=== Supplied information ===

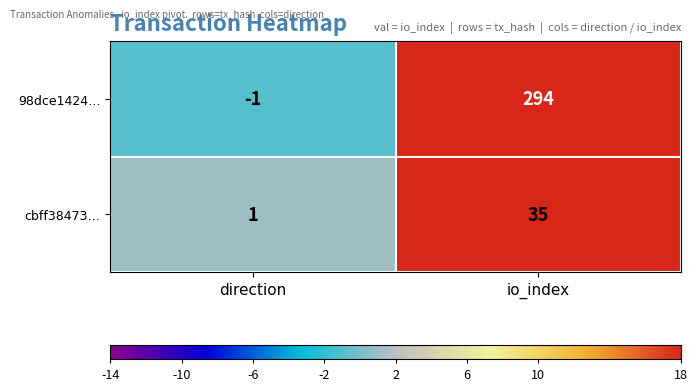

What is the greatest value displayed?

294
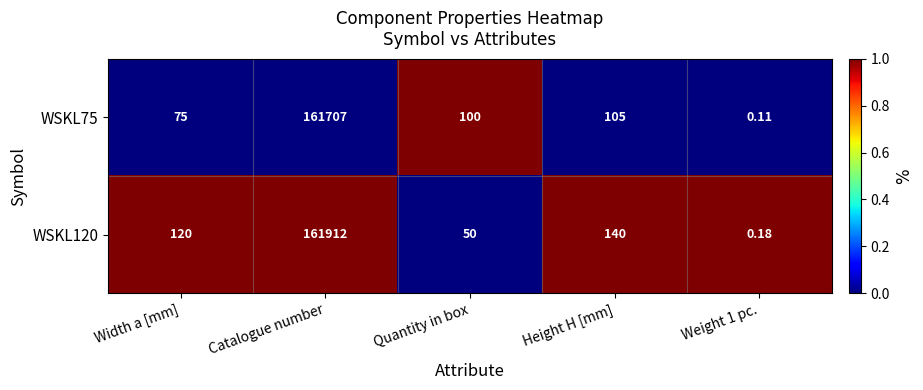

Which category has the highest value in the WSKL120 series?

Catalogue number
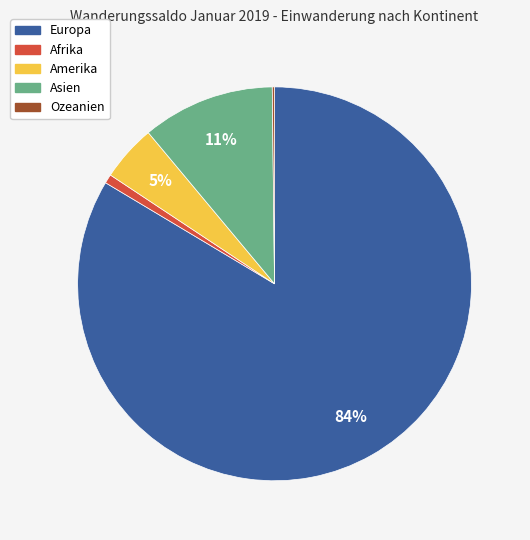

Is there a majority slice in this chart?

Yes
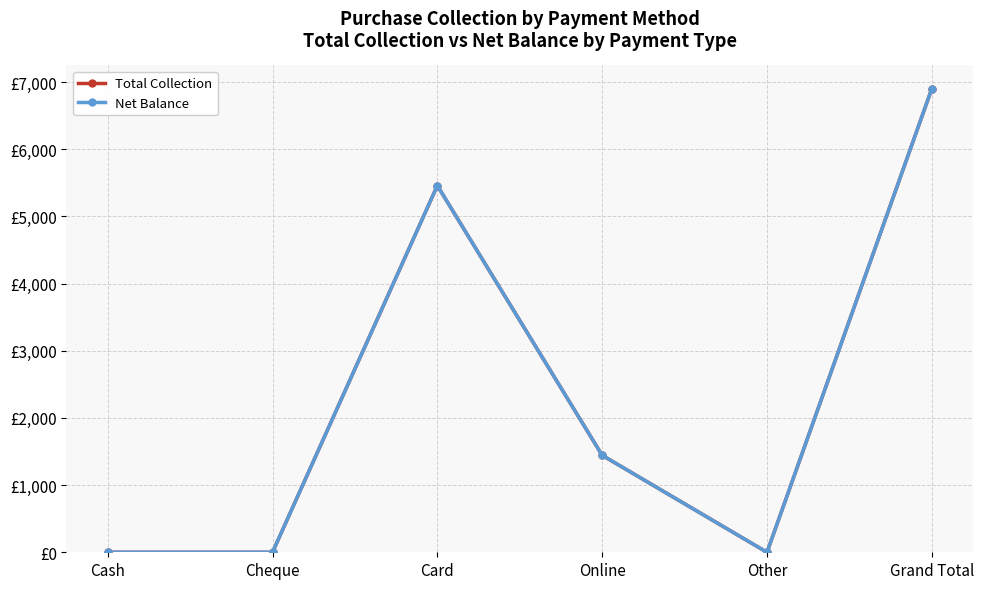

At which category does the chart reach its peak across all series?

Grand Total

===

**About this exercise**
Please give back every line of the listing above word for word, leaving out the pictures.

**Reply**
What is the greatest value displayed?

294

Which category has the highest value in the WSKL120 series?

Catalogue number

Is there a majority slice in this chart?

Yes

At which category does the chart reach its peak across all series?

Grand Total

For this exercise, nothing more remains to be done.